Prediction markets Polymarket and Calci currently list Kevin Hassett, the director of President Donald Trump’s National Economic Council, as the frontrunner to replace Jerome Powell as the next Federal Reserve Chairman.
Hassett’s chances of filling the seat have jumped to 66% in Polymarket and 74% in Calci at the time of writing. Hassett is widely considered to be friendly to cryptocurrencies, thanks to his past role on Coinbase’s advisory board, his seven-figure stock publicly traded on the exchange, and his leadership of the White House’s Digital Assets Working Group.
Caitlin Long, founder and CEO of Wyoming-based Custodea Bank and a prominent advocate of crypto-friendly regulation, commented on X:
“If this happens and Mr. Hassett becomes Fed Chairman, it will finally mean the exit of the anti-crypto naysayers who still hold positions of power within the Fed (well, most of them, anyway). There will be major changes at the Fed.”

sauce: polymarket money
Related: Cryptocurrency-friendly Trump advisor Hassett is the frontrunner for Fed chair: Report
Kevin Hassett Crypto Credentials
Hassett, a longtime Republican policy economist who returned to Washington as an economic adviser to President Trump, has now emerged as the market’s top choice for the Fed.
His financial disclosures show at least a seven-figure sum in Coinbase stock and compensation for serving on the exchange’s academic and regulatory advisory committees, making him unusually close to the crypto industry for a Fed chair candidate.
Still, cryptocurrencies have come under fire in the past for reading too much into “ciphertext-savvy” resumes. Gary Gensler arrived at the Securities and Exchange Commission teaching MIT blockchain courses, but has gone on to preside over a series of high-profile enforcement actions that critics have dubbed “Operation Chokepoint 2.0.”
Hassett Fed may be more open to experimentation and less reflexively hostile to banks’ cryptocurrency activities. However, financial institutions’ mandate for financial stability means that markets should not assume unilateral bets on deregulation.
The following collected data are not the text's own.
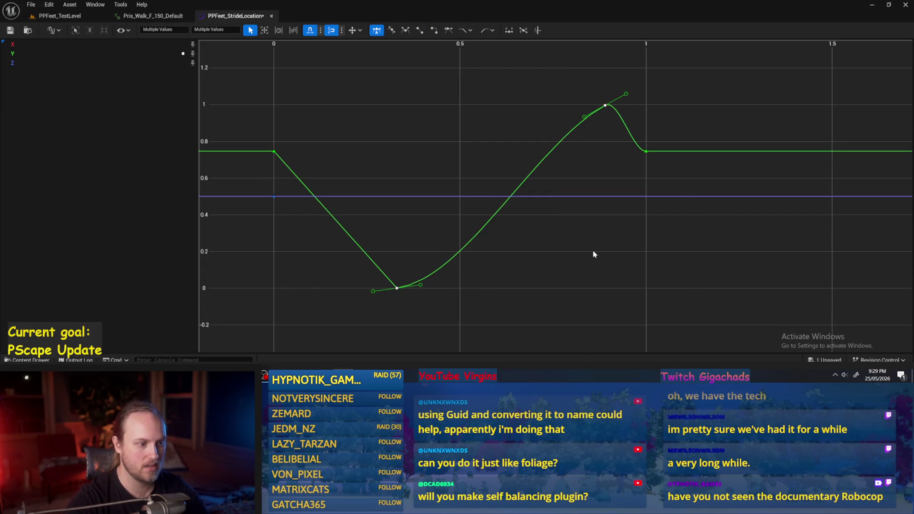
click(585, 245)
click(647, 152)
click(380, 147)
click(275, 152)
click(690, 129)
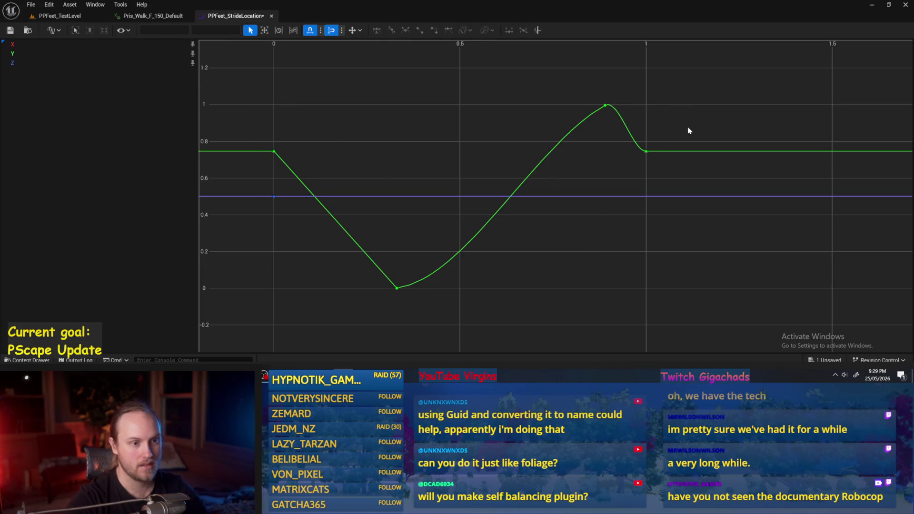
- Add another Y curve key at time 1.5
drag(650, 153, 563, 140)
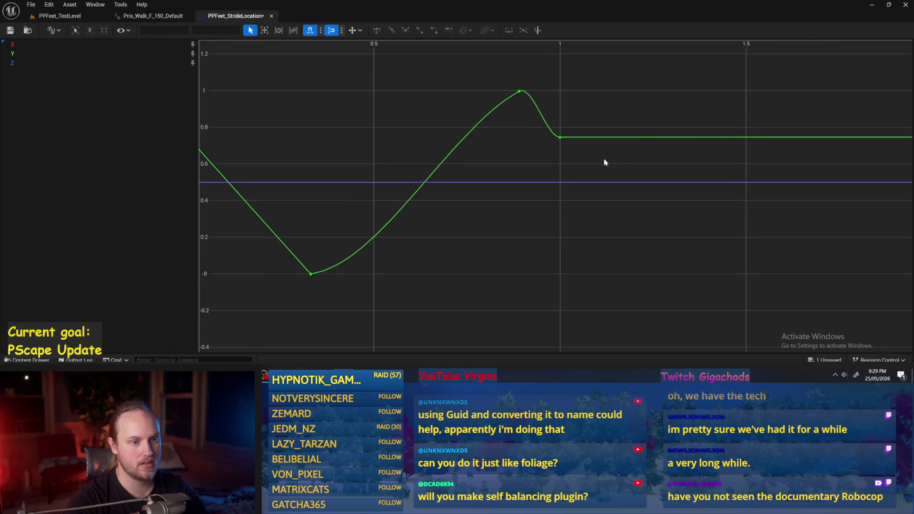
click(749, 141)
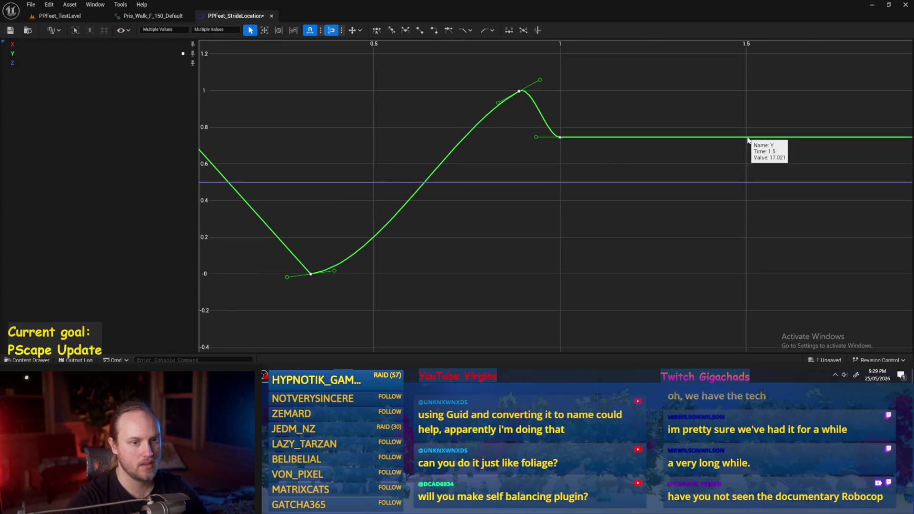
right_click(748, 140)
click(759, 164)
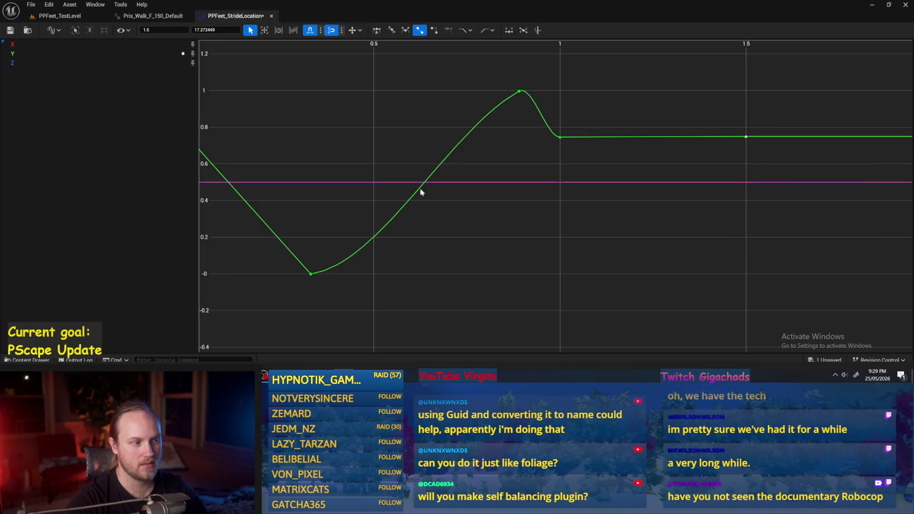
click(420, 265)
drag(693, 194, 603, 200)
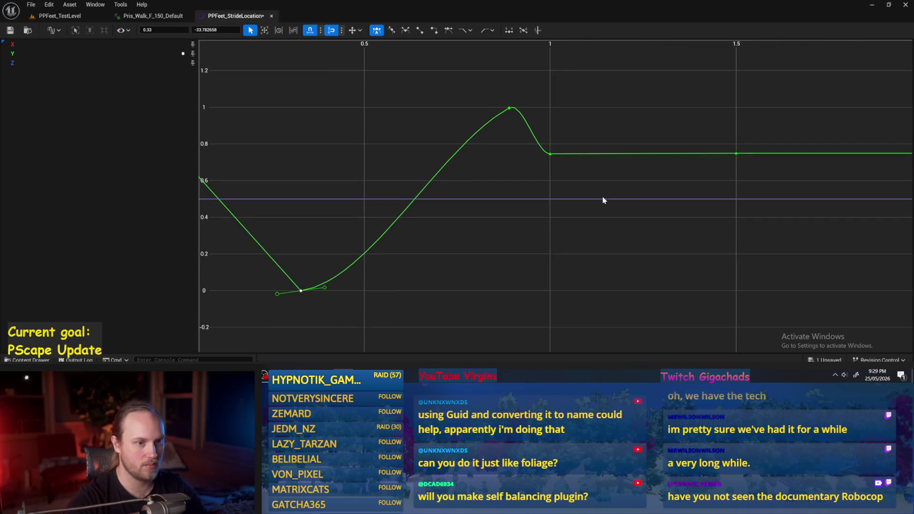
- Set the end key to value -33.782658 and move it to time 1.33
click(294, 31)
Related: Caitlin Long’s crypto bank loses appeal over Fed master account
Supervisory backlash within the Fed
Mr. Hassett’s odds have skyrocketed just as the Fed’s unique approach to banking supervision has faced pushback from veterans like Governor Michael Barr, who rose to fame as one of the key architects of Operation Chokepoint 2.0.
According to Caitlin Long, he “followed Warren’s orders while he was vice chair for oversight and regulation” and “made it clear that he opposed changes made by Trump and his appointees.”
On Nov. 18, the Federal Reserve announced new supervisory principles, moving examiners to a “risk first” framework and directing staff to focus on material safety and soundness risks rather than procedural and documentary issues.
In his speech today, Barr warned that regulators could be slow to respond to new risks by reducing oversight, weakening rating frameworks and making it harder to issue enforcement actions and sensitive matters, arguing that eliminating these tools would lead to a repeat of pre-crisis mistakes.
A few days later, the Fed clarified in Consumer Affairs Letter 25-1 that the new supervisory principles do not apply to the Consumer Affairs Oversight Program (an area under Governor Barber’s committee).
If market predictions are correct and the crypto-friendly Hassett takes over, his Fed will not be creating policy with a blank slate, but rather stepping into financial institutions that are already half-hearted about how much (and where) to rely on banks.